Le tribù di indios non hanno difese immunitarie, né mezzi per arginare l’inevitabile avanzata del virus. L’enorme carenza di strutture e personale sanitario specializzato, nonché l’abbandono anche in questo caso da parte del governo centrale, rischiano di provocare un vero e proprio genocidio tra le popolazioni indigene.

In Bolivia, la Presidente interna Jaenine Añez, è la principale accusata della terribile gestione dell’emergenza sanitaria.

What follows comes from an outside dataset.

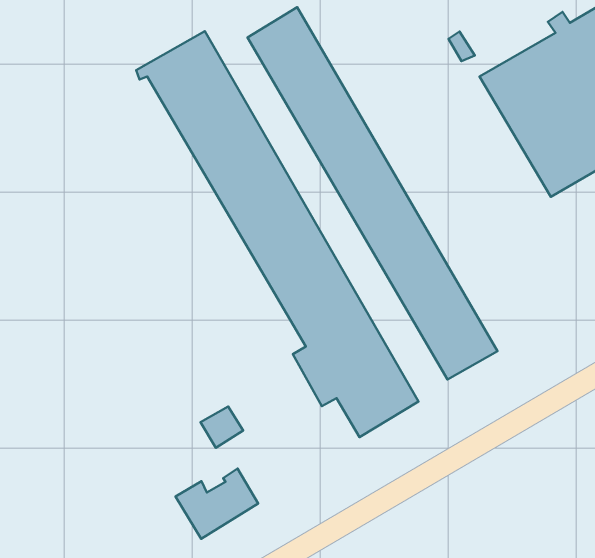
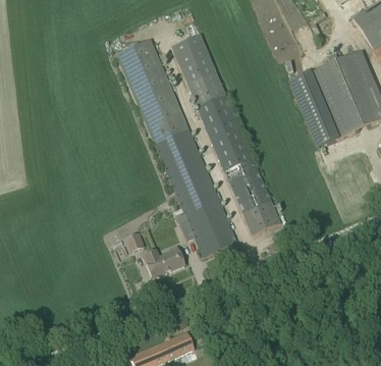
building: [176,468,258,539] -> [142,246,183,279]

Il Paese andino conta ad oggi più di 5 mila casi confermati ed oltre 200 deceduti; la maggior parte dei quali provengono dal Dipartimento di Santa Cruz de la Sierra, la città più ricca e popolosa della Bolivia.

Nella bufera anche il Ministro della Salute boliviano Marcelo Navajas, accusato di aver proceduto all’acquisto di respiratori dalla Spagna. Attualmente due direttori sanitari del suo ministero sono in carcere con l’accusa di corruzione. L’acquisto era avvenuto tramite dei prestiti da parte del Banco Interamericano de Desarrollo (BID). Al momento, due funzionari della banca sono anch’essi detenuti con l’accusa di corruzione.

Il coronavirus, e la conseguente pandemia, hanno di nuovo messo in risalto le forti incompetenze di alcuni governi e le enormi disuguaglianze sociali che affliggono il continente; nonché la grande instabilità politica che domina la maggior parte dei paesi del Sud America.